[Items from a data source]
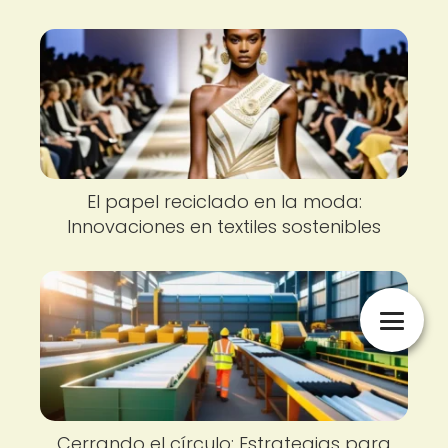
El papel reciclado en la moda:
Innovaciones en textiles sostenibles
Cerrando el círculo: Estrategias para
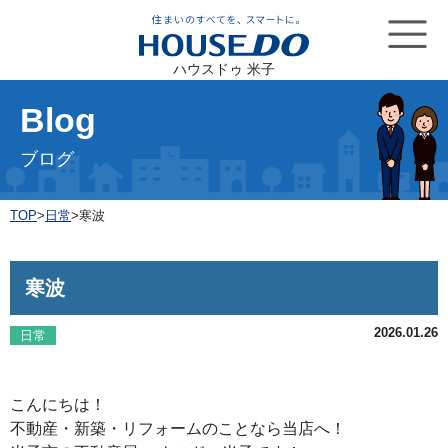
ハウスドゥ 米子
Blog
ブログ
TOP
>
日常
>
寒波
寒波
2026.01.26
日常
こんにちは！
不動産・新築・リフォームのことなら当店へ！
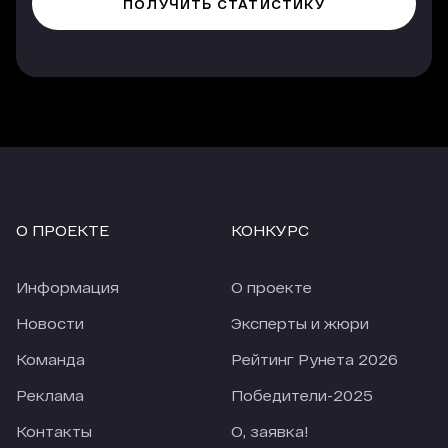
Рейтинге Рунета (нулевая строка) в 2,1 раза
лучше конвертируются в заявки, чем из других
платных источников. Еще лучше показатели у
трафика, который приходит с опции
«Гиперлинк», но здесь объем и качество
трафика напрямую зависят от места, которые
занимает агентство в рейтинге.
Еще одно наблюдение, за 4 недели карантина
количество заявок из большинства источников
сильно упало (по сравнению с 4-мя неделями
О ПРОЕКТЕ
КОНКУРС
перед карантином). По отдельным источникам
падение приближается к 50%. При этом
количество заявок из Рейтинга Рунета
Информация
О проекте
снизилось только на 18,28%. В текущих реалиях
это просто прекрасный показатель.
Новости
Эксперты и жюри
Команда
Рейтинг Рунета 2026
Реклама
Победители-2025
Контакты
О, заявка!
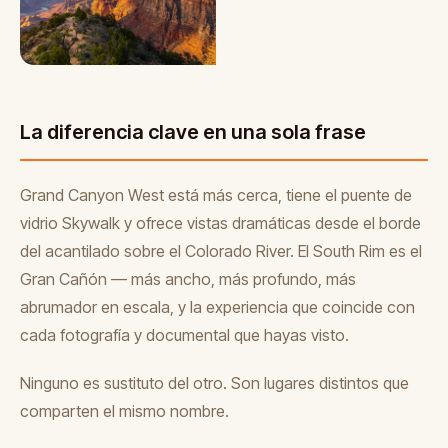
La diferencia clave en una sola frase
Grand Canyon West está más cerca, tiene el puente de
vidrio Skywalk y ofrece vistas dramáticas desde el borde
del acantilado sobre el Colorado River. El South Rim es el
Gran Cañón — más ancho, más profundo, más
abrumador en escala, y la experiencia que coincide con
cada fotografía y documental que hayas visto.
Ninguno es sustituto del otro. Son lugares distintos que
comparten el mismo nombre.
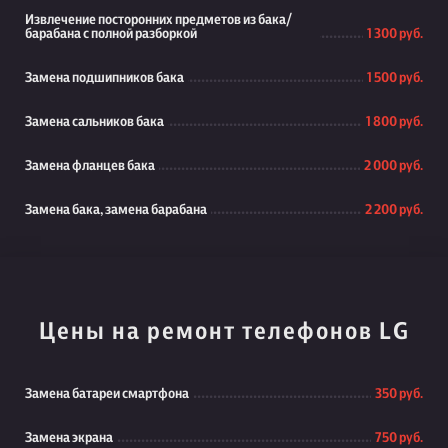
Извлечение посторонних предметов из бака/
барабана с полной разборкой
1 300 руб.
Замена подшипников бака
1 500 руб.
Замена сальников бака
1 800 руб.
Замена фланцев бака
2 000 руб.
Замена бака, замена барабана
2 200 руб.
Цены на ремонт телефонов LG
Замена батареи смартфона
350 руб.
Замена экрана
750 руб.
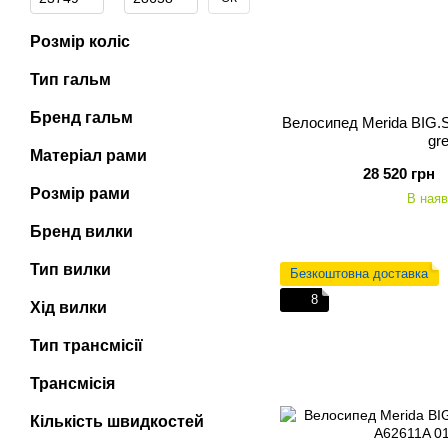
Розмір коліс
Тип гальм
Бренд гальм
Велосипед Merida BIG.S
gr
Матеріал рами
28 520 грн
Розмір рами
В наяв
Бренд вилки
Тип вилки
Безкоштовна доставка
8
Хід вилки
Тип трансмісії
Трансмісія
Кількість швидкостей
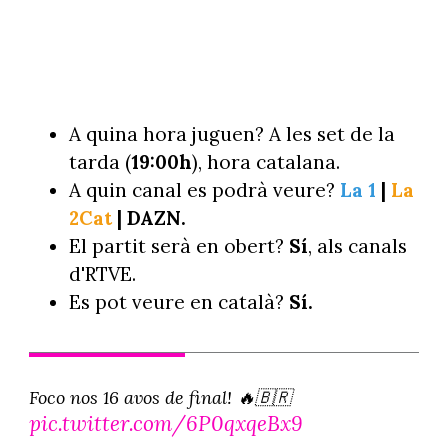
A quina hora juguen? A les set de la
tarda (
19:00h
), hora catalana.
A quin canal es podrà veure?
La 1
|
La
2Cat
| DAZN.
El partit serà en obert?
Sí
, als canals
d'RTVE.
Es pot veure en català?
Sí.
Foco nos 16 avos de final! 🔥🇧🇷
pic.twitter.com/6P0qxqeBx9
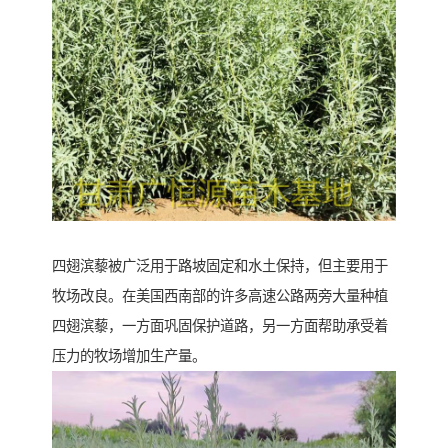
四翅滨藜被广泛用于路坡固定和水土保持，但主要用于
牧场改良。在美国西南部的许多高速公路两旁大量种植
四翅滨藜，一方面巩固保护道路，另一方面帮助承受着
压力的牧场增加生产量。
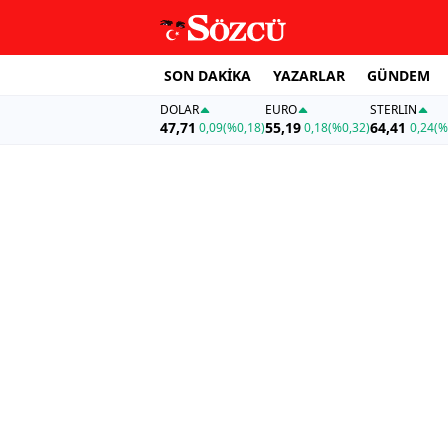
SON DAKİKA
YAZARLAR
GÜNDEM
DOLAR
EURO
STERLIN
47,71
55,19
64,41
0,09
(%0,18)
0,18
(%0,32)
0,24
(%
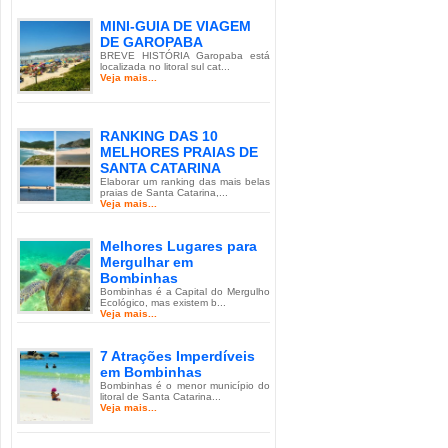
MINI-GUIA DE VIAGEM
DE GAROPABA
BREVE HISTÓRIA Garopaba está
localizada no litoral sul cat...
Veja mais...
RANKING DAS 10
MELHORES PRAIAS DE
SANTA CATARINA
Elaborar um ranking das mais belas
praias de Santa Catarina,...
Veja mais...
Melhores Lugares para
Mergulhar em
Bombinhas
Bombinhas é a Capital do Mergulho
Ecológico, mas existem b...
Veja mais...
7 Atrações Imperdíveis
em Bombinhas
Bombinhas é o menor município do
litoral de Santa Catarina...
Veja mais...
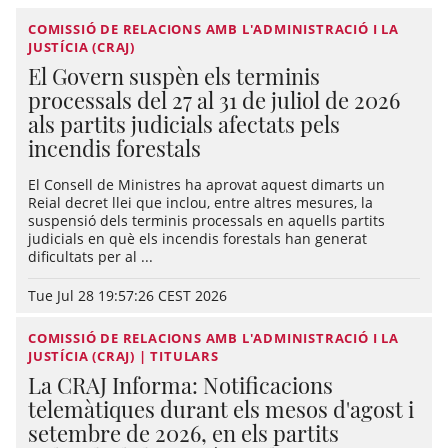
COMISSIÓ DE RELACIONS AMB L'ADMINISTRACIÓ I LA
JUSTÍCIA (CRAJ)
El Govern suspèn els terminis
processals del 27 al 31 de juliol de 2026
als partits judicials afectats pels
incendis forestals
El Consell de Ministres ha aprovat aquest dimarts un
Reial decret llei que inclou, entre altres mesures, la
suspensió dels terminis processals en aquells partits
judicials en què els incendis forestals han generat
dificultats per al ...
Tue Jul 28 19:57:26 CEST 2026
COMISSIÓ DE RELACIONS AMB L'ADMINISTRACIÓ I LA
JUSTÍCIA (CRAJ) | TITULARS
La CRAJ Informa: Notificacions
telemàtiques durant els mesos d'agost i
setembre de 2026, en els partits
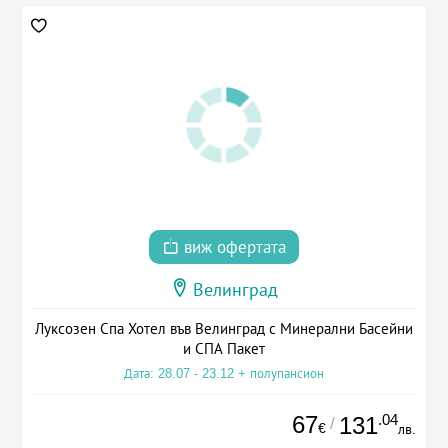
виж офертата
Велинград
Луксозен Спа Хотел във Велинград с Минерални Басейни
и СПА Пакет
Дата: 28.07 - 23.12 + полупансион
67
.04
131
/
€
лв.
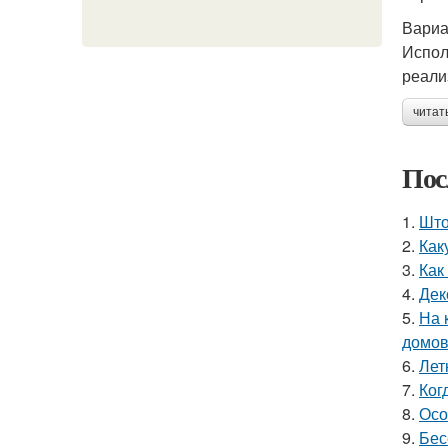
Вариа
Испол
реали
читат
Пос
1.
Што
2.
Как
3.
Как
4.
Дек
5.
На 
домо
6.
Лет
7.
Ког
8.
Осо
9.
Бес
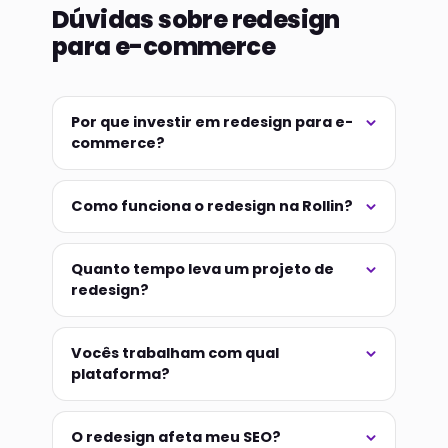
Dúvidas sobre redesign
para e-commerce
Por que investir em redesign para e-
commerce?
Como funciona o redesign na Rollin?
Quanto tempo leva um projeto de
redesign?
Vocês trabalham com qual
plataforma?
O redesign afeta meu SEO?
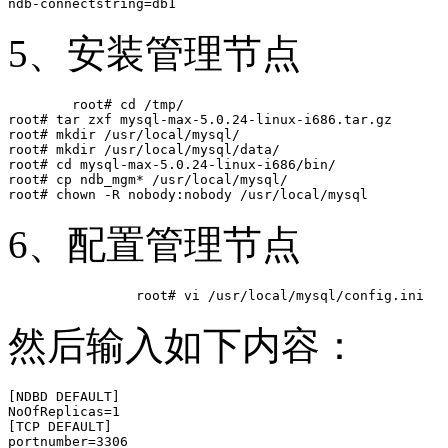
5、安装管理节点
	root# cd /tmp/

root# tar zxf mysql-max-5.0.24-linux-i686.tar.gz

root# mkdir /usr/local/mysql/

root# mkdir /usr/local/mysql/data/

root# cd mysql-max-5.0.24-linux-i686/bin/

root# cp ndb_mgm* /usr/local/mysql/

6、配置管理节点
然后输入如下内容：
[NDBD DEFAULT]

NoOfReplicas=1

[TCP DEFAULT]

portnumber=3306
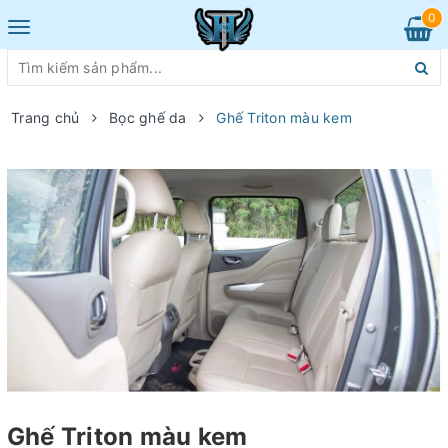
0
Toggle
navigation
Trang chủ
Bọc ghế da
Ghế Triton màu kem
Ghế Triton màu kem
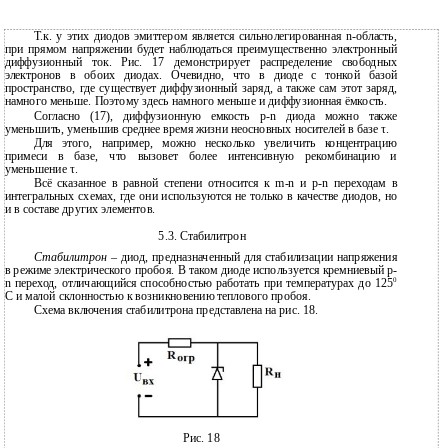
Т.к. у этих диодов эмиттером является сильнолегированная n-область,
при прямом напряжении будет наблюдаться преимущественно электронный
диффузионный ток. Рис. 17 демонстрирует распределение свободных
электронов в обоих диодах. Очевидно, что в диоде с тонкой базой
пространство, где существует диффузионный заряд, а также сам этот заряд,
намного меньше. Поэтому здесь намного меньше и диффузионная ёмкость.
Согласно (17), диффузионную емкость p-n диода можно также
уменьшить, уменьшив среднее время жизни неосновных носителей в базе τ.
Для этого, например, можно несколько увеличить концентрацию
примеси в базе, что вызовет более интенсивную рекомбинацию и
уменьшение τ.
Всё сказанное в равной степени относится к m-n и p-n переходам в
интегральных схемах, где они используются не только в качестве диодов, но
и в составе других элементов.
5.3. Стабилитрон
Стабилитрон
– диод, предназначенный для стабилизации напряжения
в режиме электрического пробоя. В таком диоде используется кремниевый p-
0
n переход, отличающийся способностью работать при температурах до 125
С и малой склонностью к возникновению теплового пробоя.
Схема включения стабилитрона представлена на рис. 18.
Рис. 18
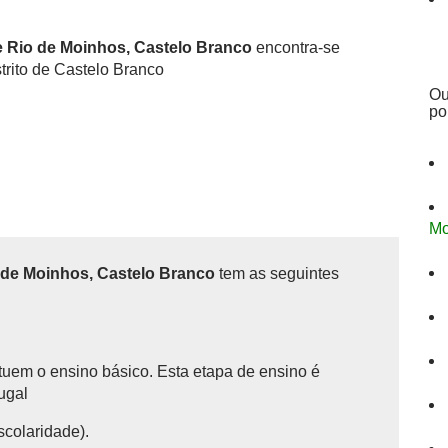
 Rio de Moinhos, Castelo Branco
encontra-se
trito de Castelo Branco
Ou
po
Mo
 de Moinhos, Castelo Branco
tem as seguintes
tituem o ensino básico.
Esta etapa de ensino é
tugal
scolaridade).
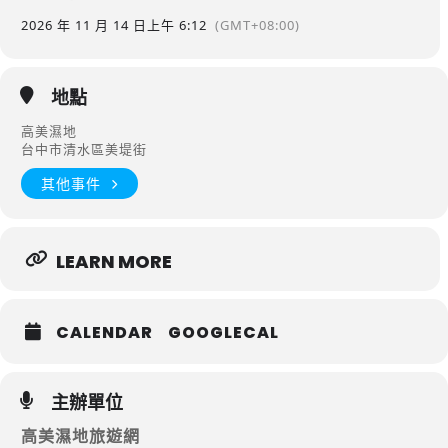
2026 年 11 月 14 日
上午 6:12
(GMT+08:00)
地點
高美濕地
台中市清水區美堤街
其他事件
LEARN MORE
CALENDAR
GOOGLECAL
主辦單位
高美濕地旅遊網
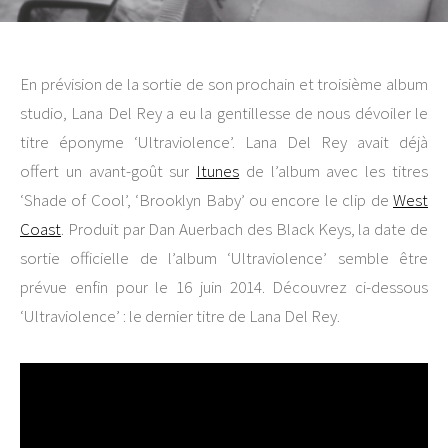
En prévision de la sortie de son prochain et troisième album
studio, Lana Del Rey a eu la gentillesse de nous dévoiler le
titre éponyme ‘Ultraviolence’. Lana Del Rey avait déjà
offert un avant-goût sur
Itunes
de l’album avec les titres
‘Shade of Cool’, ‘Brooklyn Baby’ ou encore le clip de
West
Coast
. Produit par Dan Auerbach des Black Keys, la date de
sortie officielle de l’album ‘Ultraviolence’ semble être
prévue enfin pour le 16 juin 2014. Découvrez ci-dessous
‘Ultraviolence’ : le dernier titre de Lana Del Rey.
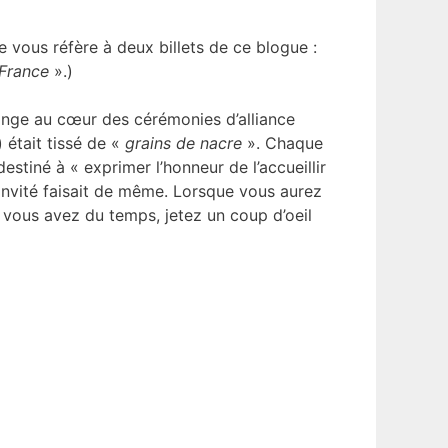
e vous réfère à deux billets de ce blogue :
-France
».)
longe au cœur des cérémonies d’alliance
 était tissé de «
grains de nacre
». Chaque
estiné à « exprimer l’honneur de l’accueillir
l’invité faisait de même. Lorsque vous aurez
i vous avez du temps, jetez un coup d’oeil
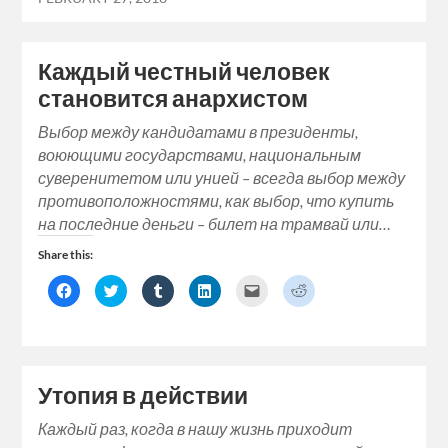
Каждый честный человек
становится анархистом
Выбор между кандидатами в президенты,
воюющими государствами, национальным
суверенитетом или унией – всегда выбор между
противоположностями, как выбор, что купить
на последние деньги – билет на трамвай или…
Share this:
Click
Click
Click
Click
Click
Click
to
to
to
to
to
to
share
share
share
share
email
share
on
on
on
on
a
on
Facebook
Twitter
Tumblr
LinkedIn
link
Reddit
(Opens
(Opens
(Opens
(Opens
to
(Opens
in
in
in
in
a
in
new
new
new
new
friend
new
window)
window)
window)
window)
(Opens
window)
Утопия в действии
in
new
window)
Каждый раз, когда в нашу жизнь приходит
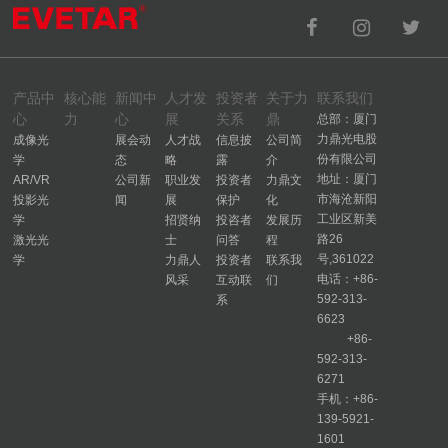
产品中
核心能
新闻中
人才发
投资者
关于力
联系我们
心
力
心
展
关系
鼎
总部：厦门
力鼎光电股
成像光
展会动
人才战
信息披
公司简
份有限公司
学
态
略
露
介
地址：厦门
AR/VR
公司新
职业发
投资者
力鼎文
市海沧新阳
投影光
闻
展
保护
化
工业区新美
学
招贤纳
投咨者
发展历
路26
激光光
士
问答
程
号,361022
学
力鼎人
投资者
联系我
电话：+86-
风采
互动联
们
592-313-
系
6623
+86-
592-313-
6271
手机：+86-
139-5921-
1601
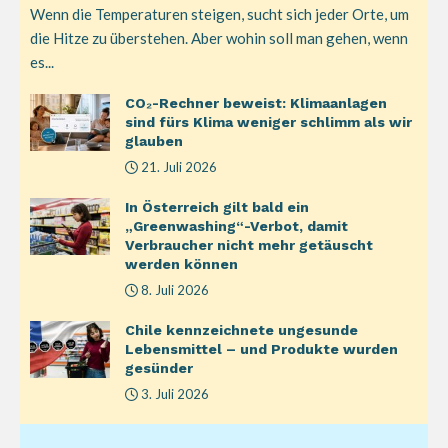
Wenn die Temperaturen steigen, sucht sich jeder Orte, um
die Hitze zu überstehen. Aber wohin soll man gehen, wenn
es...
CO₂-Rechner beweist: Klimaanlagen
sind fürs Klima weniger schlimm als wir
glauben
21. Juli 2026
In Österreich gilt bald ein
„Greenwashing“-Verbot, damit
Verbraucher nicht mehr getäuscht
werden können
8. Juli 2026
Chile kennzeichnete ungesunde
Lebensmittel – und Produkte wurden
gesünder
3. Juli 2026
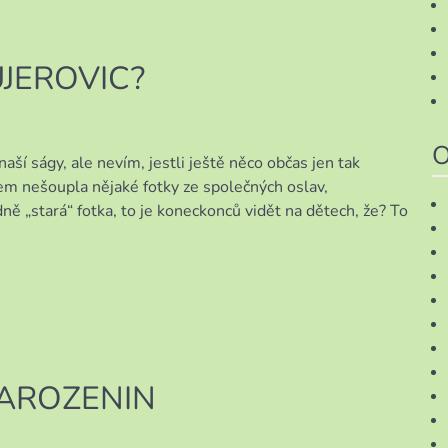
JEROVIC?
O
ší ságy, ale nevím, jestli ještě něco občas jen tak
sem nešoupla nějaké fotky ze společných oslav,
dně „stará“ fotka, to je koneckonců vidět na dětech, že? To
AROZENIN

YOUR GOAL
Copy the records word for word, starting at the line that contains "Каждый честный человек" and continuing through the end of the records, both ends included. Leave the pictures out of your answer.

TASK ANSWER
Каждый честный человек
становится анархистом
Выбор между кандидатами в президенты,
воюющими государствами, национальным
суверенитетом или унией – всегда выбор между
противоположностями, как выбор, что купить
на последние деньги – билет на трамвай или…
Share this:
Click
Click
Click
Click
Click
Click
to
to
to
to
to
to
share
share
share
share
email
share
on
on
on
on
a
on
Facebook
Twitter
Tumblr
LinkedIn
link
Reddit
(Opens
(Opens
(Opens
(Opens
to
(Opens
in
in
in
in
a
in
new
new
new
new
friend
new
window)
window)
window)
window)
(Opens
window)
Утопия в действии
in
new
window)
Каждый раз, когда в нашу жизнь приходит
产品中
核心能
新闻中
人才发
投资者
关于力
联系我们
心
力
心
展
关系
鼎
总部：厦门
力鼎光电股
成像光
展会动
人才战
信息披
公司简
份有限公司
学
态
略
露
介
地址：厦门
AR/VR
公司新
职业发
投资者
力鼎文
市海沧新阳
投影光
闻
展
保护
化
工业区新美
学
招贤纳
投咨者
发展历
路26
激光光
士
问答
程
号,361022
学
力鼎人
投资者
联系我
电话：+86-
风采
互动联
们
592-313-
系
6623
+86-
592-313-
6271
手机：+86-
139-5921-
1601
Wenn die Temperaturen steigen, sucht sich jeder Orte, um
die Hitze zu überstehen. Aber wohin soll man gehen, wenn
es...
CO₂-Rechner beweist: Klimaanlagen
sind fürs Klima weniger schlimm als wir
glauben
21. Juli 2026
In Österreich gilt bald ein
„Greenwashing“-Verbot, damit
Verbraucher nicht mehr getäuscht
werden können
8. Juli 2026
Chile kennzeichnete ungesunde
Lebensmittel – und Produkte wurden
gesünder
3. Juli 2026
JEROVIC?
O
ší ságy, ale nevím, jestli ještě něco občas jen tak
sem nešoupla nějaké fotky ze společných oslav,
dně „stará“ fotka, to je koneckonců vidět na dětech, že? To
AROZENIN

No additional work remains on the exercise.